▸ **Text provided**:
■ ■ ■ ■ ■ ■ ■

As noted, each bank would adopt and pursue its own credit policy under an insurance agreement whereunder a base, or minimum, premium rate would be charged, subject to increase according to that bank's "loss," or charge-off, experience, the board, of course, reserving the right to determine what constituted a charge-off. Under this arrangement, all valuns issued through all banks would be of equal validity. The insurance rate would compensate for all charge-offs, and the cost of insurance would be reflected in the charges for banking services. Thus, no matter how many banks were authorizing the issuance of valuns, nor wherever in the world their borrower/issuers might be, there could be no variation in the worth of valuns.
In other words, every issuer of valuns would be practically underwritten by the account holders of his bank, through the provision of reserve percentages adjusted to the "loss" experience of each bank. The board of governors might, for example, set a median rate of 1/10th of one per cent per month on debit balances, and then raise or lower this rate in accordance with the experience of each bank. Since these reserve percentages would affect the service charges of each bank, competition among banks would tend to deter laxness in the administration of credit. This credit, it will be remembered, would be based upon the debtor's potentiality of placing in the market, at the market price, the commodity or service that he dealt in, and not any specific, price-pegged commodity.
This insurance feature might better be called the parity provision. Unlike the Federal Deposit Insurance Corporation, its purpose would not be to insure depositors against default of the banks, but rather to preserve the parity of valun issues emitted through the various banks.
How much money might the banks permit each issuer to issue? As much as he could redeem, which means, as much as he might need to get a turnover in his business. This, admittedly, would vary with different lines. All lines, taken together, average about four turnovers a year. Thus, roughly speaking, business would need an issue power sufficient to span three months. This question will be dealt with more fully under "Credit Limits," below.
There would be no need for valun currency at first, because all existing currencies would be purchasable with valun checks at the going rate of exchange. When these currencies became so depreciated as to be inconvenient to use, then valun currency in bills and coins would be made available. These bills and coins would be uniform the world over and would be made of the cheapest serviceable material, without any suggestion of intrinsic value. Such currency would bear the certification of the board of governors and would be available from banks by check requisition, its author being, of course, the check writer from whose check it was converted.
The major policy question to be resolved in valun banking would be the matter of credit limits, i.e. how much should the enterpriser be permitted to issue (to take goods and services out of the market) before being obliged to cancel out an equal sum (to recapture by sales). This could be worked out on the basis of the needs of various trades and professions, rather than passing upon the applications of each member thereof. On the other hand, account holders, once established, might be extended a line of credit based on a percentage of their previous year's business. This being done, each participant would be authorized to draw checks against his assigned credit without giving any note or other instrument. The credit would have no term, but would be in the nature of a call credit, since the pledge would be to deliver value on tender of money.
Different banks would have different needs, determined by whether they were largely agricultural, manufacturing, or mercantile. The nature of the prevailing industry and the degree of presence of reciprocating trades would determine the need for debit balances. For instance, a farmer who sold only once every six months or year, but who bought continuously, would need a longer debit line than a shopkeeper whose selling was more closely synchronized with his buying. A territory where the local product had to be transported a considerable distance before a sale could be effected would also need more time than one which was more integrated or self-sufficient.

■ ■ ■ ■ ■ ■ ■

▸ **Information**:
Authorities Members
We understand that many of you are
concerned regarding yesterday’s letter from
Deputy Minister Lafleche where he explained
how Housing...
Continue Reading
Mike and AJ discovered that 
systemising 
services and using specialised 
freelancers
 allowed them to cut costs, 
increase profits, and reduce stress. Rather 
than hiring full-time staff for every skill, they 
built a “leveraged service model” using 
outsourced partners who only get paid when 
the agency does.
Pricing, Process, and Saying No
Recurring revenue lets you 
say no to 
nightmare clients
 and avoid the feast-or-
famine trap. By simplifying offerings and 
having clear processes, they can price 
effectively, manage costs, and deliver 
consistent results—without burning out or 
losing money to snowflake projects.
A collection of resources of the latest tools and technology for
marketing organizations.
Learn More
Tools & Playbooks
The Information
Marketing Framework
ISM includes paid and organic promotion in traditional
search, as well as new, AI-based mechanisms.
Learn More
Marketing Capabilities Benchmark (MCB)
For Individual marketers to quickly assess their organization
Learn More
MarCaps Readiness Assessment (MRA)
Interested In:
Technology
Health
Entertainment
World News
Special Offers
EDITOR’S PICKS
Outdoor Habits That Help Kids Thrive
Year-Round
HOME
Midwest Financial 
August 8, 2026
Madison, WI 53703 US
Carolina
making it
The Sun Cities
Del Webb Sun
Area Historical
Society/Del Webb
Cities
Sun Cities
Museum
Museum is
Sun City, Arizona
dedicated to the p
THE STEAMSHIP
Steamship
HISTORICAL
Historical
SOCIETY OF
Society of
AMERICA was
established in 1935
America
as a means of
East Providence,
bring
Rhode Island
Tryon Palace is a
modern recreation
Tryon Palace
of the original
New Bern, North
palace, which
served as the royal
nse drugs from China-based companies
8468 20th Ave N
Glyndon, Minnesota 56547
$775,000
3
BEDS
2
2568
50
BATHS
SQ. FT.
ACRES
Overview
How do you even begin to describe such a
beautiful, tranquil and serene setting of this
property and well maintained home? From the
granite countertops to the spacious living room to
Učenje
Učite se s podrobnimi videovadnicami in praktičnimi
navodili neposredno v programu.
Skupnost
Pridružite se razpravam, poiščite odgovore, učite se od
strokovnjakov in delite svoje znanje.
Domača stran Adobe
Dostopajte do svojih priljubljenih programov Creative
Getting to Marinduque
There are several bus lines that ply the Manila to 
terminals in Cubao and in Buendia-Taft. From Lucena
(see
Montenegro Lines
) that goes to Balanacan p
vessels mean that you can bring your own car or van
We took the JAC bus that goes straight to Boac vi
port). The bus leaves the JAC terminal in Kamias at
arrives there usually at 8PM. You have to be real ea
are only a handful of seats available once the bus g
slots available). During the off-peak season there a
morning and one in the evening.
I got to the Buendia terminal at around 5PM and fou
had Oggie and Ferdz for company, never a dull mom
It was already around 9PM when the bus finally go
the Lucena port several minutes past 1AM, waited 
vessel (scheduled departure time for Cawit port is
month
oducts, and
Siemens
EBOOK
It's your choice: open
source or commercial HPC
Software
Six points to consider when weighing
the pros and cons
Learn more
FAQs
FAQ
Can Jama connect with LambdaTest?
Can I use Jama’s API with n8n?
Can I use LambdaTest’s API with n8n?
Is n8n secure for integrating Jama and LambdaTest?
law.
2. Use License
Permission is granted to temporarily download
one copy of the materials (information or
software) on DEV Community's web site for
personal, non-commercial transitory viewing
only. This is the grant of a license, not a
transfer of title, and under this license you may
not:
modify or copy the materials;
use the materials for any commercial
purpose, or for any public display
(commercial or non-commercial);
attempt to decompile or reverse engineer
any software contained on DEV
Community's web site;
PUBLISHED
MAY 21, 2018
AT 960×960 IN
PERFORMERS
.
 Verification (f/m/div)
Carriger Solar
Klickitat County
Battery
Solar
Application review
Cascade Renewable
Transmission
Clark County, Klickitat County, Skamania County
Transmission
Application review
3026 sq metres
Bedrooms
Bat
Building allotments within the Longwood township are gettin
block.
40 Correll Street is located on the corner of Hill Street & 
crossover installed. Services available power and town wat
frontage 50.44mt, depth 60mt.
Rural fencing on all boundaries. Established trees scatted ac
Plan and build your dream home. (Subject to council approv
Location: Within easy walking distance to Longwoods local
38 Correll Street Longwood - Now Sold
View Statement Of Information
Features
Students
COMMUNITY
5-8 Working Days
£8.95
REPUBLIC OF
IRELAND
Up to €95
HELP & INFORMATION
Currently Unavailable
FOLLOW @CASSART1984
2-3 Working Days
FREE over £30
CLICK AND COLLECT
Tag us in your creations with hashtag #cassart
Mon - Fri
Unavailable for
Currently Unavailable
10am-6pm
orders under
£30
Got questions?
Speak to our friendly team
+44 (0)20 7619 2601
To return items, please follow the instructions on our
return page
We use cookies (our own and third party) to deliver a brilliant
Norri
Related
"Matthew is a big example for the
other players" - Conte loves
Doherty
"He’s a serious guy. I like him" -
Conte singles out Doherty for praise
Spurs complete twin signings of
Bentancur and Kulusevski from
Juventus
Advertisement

■ ■ ■ ■ ■ ■ ■

▸ **Exercise**: Continue the passage on valun banking and credit limits, starting after its last sentence.

▸ **Answer for this exercise**:
The ideal issue policy would be that each customer of the bank be empowered to purchase equivalent to his capacity to sell and to emit sufficient money within such limitation. Whether this ideal could be determined would depend upon solution of the problem as to what constituted "capacity to sell," since value can be determined only in actual exchange and not prospective exchange. Whether the ideal would need to be attained, would depend upon the actual requirements of the money volume and its relation to total exchangeable wealth, of which the former can be determined only by experience and the latter can only be estimated.
Whenever men organize, there is always the possibility that their association may disadvantage some of their number or non-associates. If a debit policy is adopted that makes the money supply inadequate for some or all of the members, the ideal that animates the undertaking is defeated and conspiracy, in effect, exists against those adversely affected. For the money issuing function, although it is private, can be exerted only within the limits of the communal arrangement. There is an ideal debit policy, but it may have to be worked out by trial and error.
Launching the Valun
The determination of what value relativity a monetary unit should represent at the time of its adoption is a matter of choice. It might be the equivalent of a bushel of wheat, a bale of cotton, a pound of brass, or any other commodity. On the other hand, it could be placed on a parity with an existing political monetary unit which had attained a significance. It would be easier, obviously, to identify a unit in the public mind by making it at the outset equivalent to the current unit. Doubtless it was for this reason that the United States dollar was initiated at par with the Spanish dollar. For the same reason, therefore, the valun would be initiated at par with the United States dollar.
This does not imply constancy of parity; it merely means keynoting. All monetary units are, in practice, established by relativity to an existing unit. The relativity thereafter is subject to the issue policy governing each. Hence the valun would have an initial value of one dollar, which would be equal to the power of the dollar on the day of the valun's launching. Thereafter, it would be entirely dissociated from the dollar and independent of any subsequent fluctuations in value that the dollar might have.
Existing banks presumably could open valun departments without legal difficulty or political embarrassment, since under the valun system, they would extend no credit and therefore take no risks. Banks would merely administer the credit extended by the account holders to one another. A large bank such as the National City Bank could make the valun plan a world system overnight by offering it from all its far-flung branches.
The actual launching of the valun might be accomplished by enlisting a number of business concerns to pay their bills with [valun-dollar] valdol checks, which would offer the payee the option of accepting payment in valuns or dollars. The purpose of this would be to establish parity for the initial valun issues. It is expected that sufficient acceptances would be had that, from that point on, there would be a money exchange market for valuns in terms of dollars. After this, the free money market would be the guide to the values of the respective units and would govern the number of valuns required to pay for bills rendered in dollars.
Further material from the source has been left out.